WHAT TO DO → Using the records below, repeat exactly the lines from the one holding "ενσωματώνει εξελιγμένο" through the one holding "πάνω από το γραφείο σας.", both ends included, and no others.

RECORDS SHOWN →

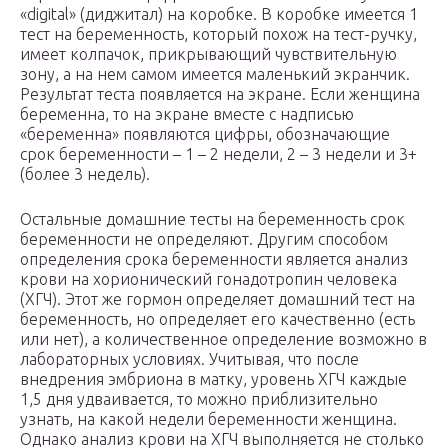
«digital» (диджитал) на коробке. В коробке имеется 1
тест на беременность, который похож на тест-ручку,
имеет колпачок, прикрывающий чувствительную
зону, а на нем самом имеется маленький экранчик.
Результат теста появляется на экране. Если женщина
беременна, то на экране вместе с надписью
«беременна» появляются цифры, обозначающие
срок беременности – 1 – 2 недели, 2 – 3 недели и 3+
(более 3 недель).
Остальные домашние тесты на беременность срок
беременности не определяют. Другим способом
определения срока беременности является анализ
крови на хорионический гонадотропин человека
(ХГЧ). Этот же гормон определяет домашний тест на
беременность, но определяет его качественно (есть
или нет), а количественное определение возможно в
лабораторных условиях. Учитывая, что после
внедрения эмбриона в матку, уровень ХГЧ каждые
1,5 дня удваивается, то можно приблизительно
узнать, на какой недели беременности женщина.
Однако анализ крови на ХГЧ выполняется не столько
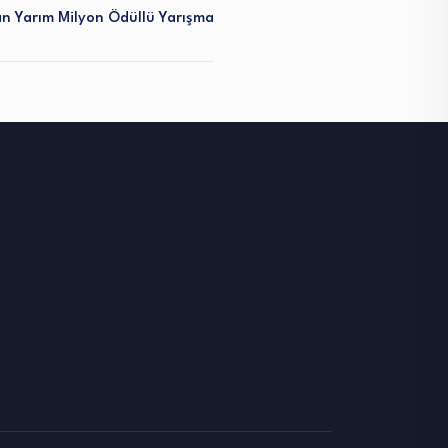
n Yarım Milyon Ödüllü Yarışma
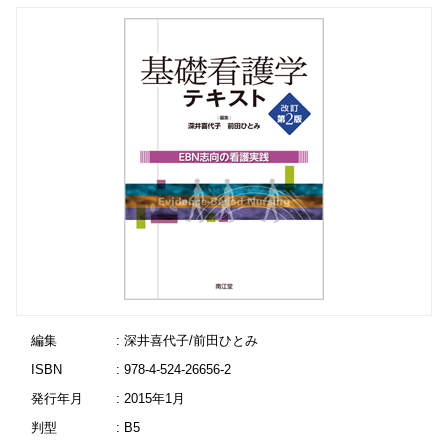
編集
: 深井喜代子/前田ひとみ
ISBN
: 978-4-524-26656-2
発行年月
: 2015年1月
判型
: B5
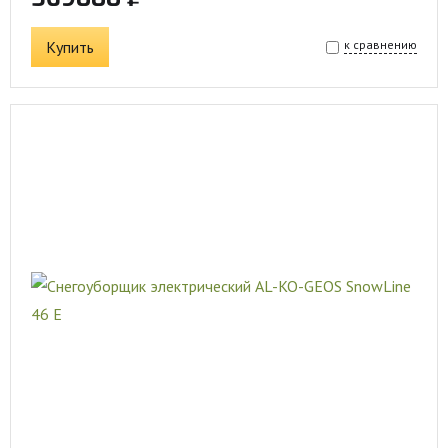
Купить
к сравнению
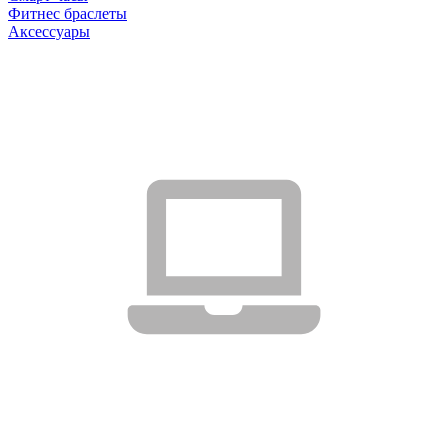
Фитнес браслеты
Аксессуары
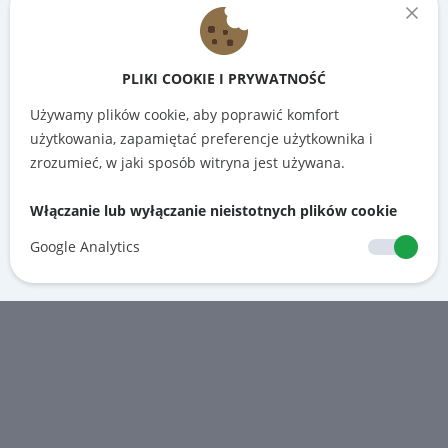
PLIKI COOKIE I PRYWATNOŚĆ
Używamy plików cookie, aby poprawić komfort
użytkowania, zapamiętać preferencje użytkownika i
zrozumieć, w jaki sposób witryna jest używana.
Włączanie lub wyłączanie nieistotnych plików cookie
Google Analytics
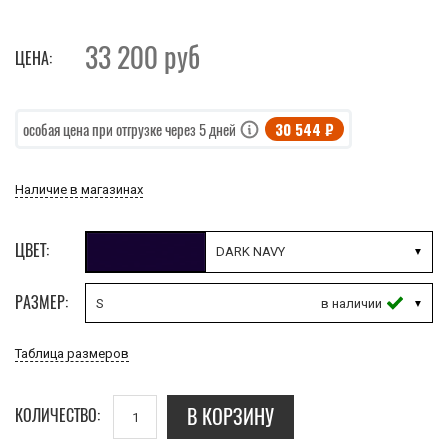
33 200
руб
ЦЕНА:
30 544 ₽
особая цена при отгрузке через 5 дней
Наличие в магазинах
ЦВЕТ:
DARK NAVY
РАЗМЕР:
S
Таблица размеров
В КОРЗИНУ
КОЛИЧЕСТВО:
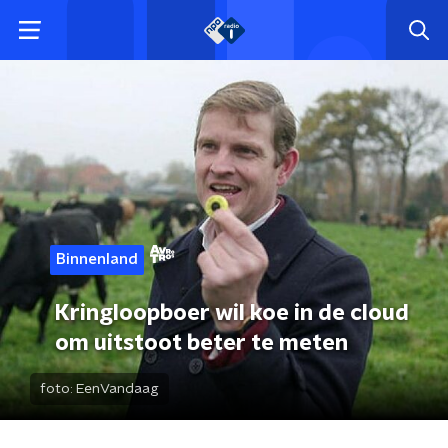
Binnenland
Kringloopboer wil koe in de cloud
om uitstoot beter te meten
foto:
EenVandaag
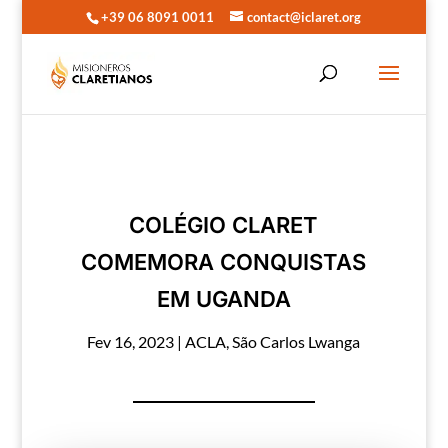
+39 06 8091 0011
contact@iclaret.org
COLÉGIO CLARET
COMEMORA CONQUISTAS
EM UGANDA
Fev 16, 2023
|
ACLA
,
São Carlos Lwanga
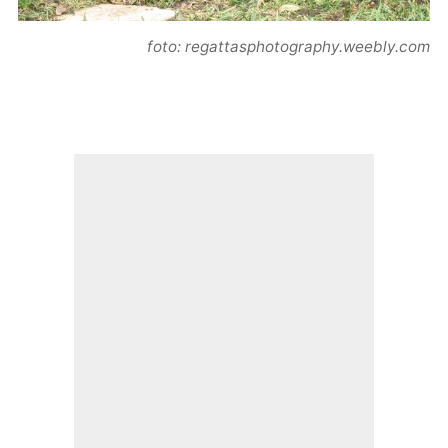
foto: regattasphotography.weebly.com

==

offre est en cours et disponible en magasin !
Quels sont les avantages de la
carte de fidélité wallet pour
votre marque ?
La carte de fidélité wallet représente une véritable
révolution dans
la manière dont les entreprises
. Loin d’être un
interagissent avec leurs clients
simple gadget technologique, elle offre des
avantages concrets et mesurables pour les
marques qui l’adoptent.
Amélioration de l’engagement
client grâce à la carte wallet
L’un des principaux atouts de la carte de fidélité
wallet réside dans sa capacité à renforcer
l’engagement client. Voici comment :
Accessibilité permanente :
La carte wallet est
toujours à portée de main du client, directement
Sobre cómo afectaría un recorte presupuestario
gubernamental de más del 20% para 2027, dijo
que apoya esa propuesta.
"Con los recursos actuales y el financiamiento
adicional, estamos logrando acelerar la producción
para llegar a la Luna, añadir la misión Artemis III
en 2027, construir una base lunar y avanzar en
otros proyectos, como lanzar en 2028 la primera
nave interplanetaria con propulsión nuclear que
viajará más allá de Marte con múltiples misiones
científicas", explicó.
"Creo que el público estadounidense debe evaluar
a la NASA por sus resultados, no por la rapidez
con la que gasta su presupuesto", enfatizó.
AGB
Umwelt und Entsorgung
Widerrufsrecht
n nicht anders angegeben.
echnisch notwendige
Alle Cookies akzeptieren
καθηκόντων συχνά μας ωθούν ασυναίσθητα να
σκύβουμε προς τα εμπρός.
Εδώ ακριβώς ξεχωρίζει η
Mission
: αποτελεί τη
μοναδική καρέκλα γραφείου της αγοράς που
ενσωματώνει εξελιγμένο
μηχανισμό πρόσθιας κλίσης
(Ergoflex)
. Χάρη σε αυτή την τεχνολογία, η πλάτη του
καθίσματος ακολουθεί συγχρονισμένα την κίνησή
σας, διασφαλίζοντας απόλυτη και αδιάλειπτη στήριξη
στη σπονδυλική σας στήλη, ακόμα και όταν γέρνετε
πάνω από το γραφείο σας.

ANSWER SECTION →
ενσωματώνει εξελιγμένο
μηχανισμό πρόσθιας κλίσης
(Ergoflex)
. Χάρη σε αυτή την τεχνολογία, η πλάτη του
καθίσματος ακολουθεί συγχρονισμένα την κίνησή
σας, διασφαλίζοντας απόλυτη και αδιάλειπτη στήριξη
στη σπονδυλική σας στήλη, ακόμα και όταν γέρνετε
πάνω από το γραφείο σας.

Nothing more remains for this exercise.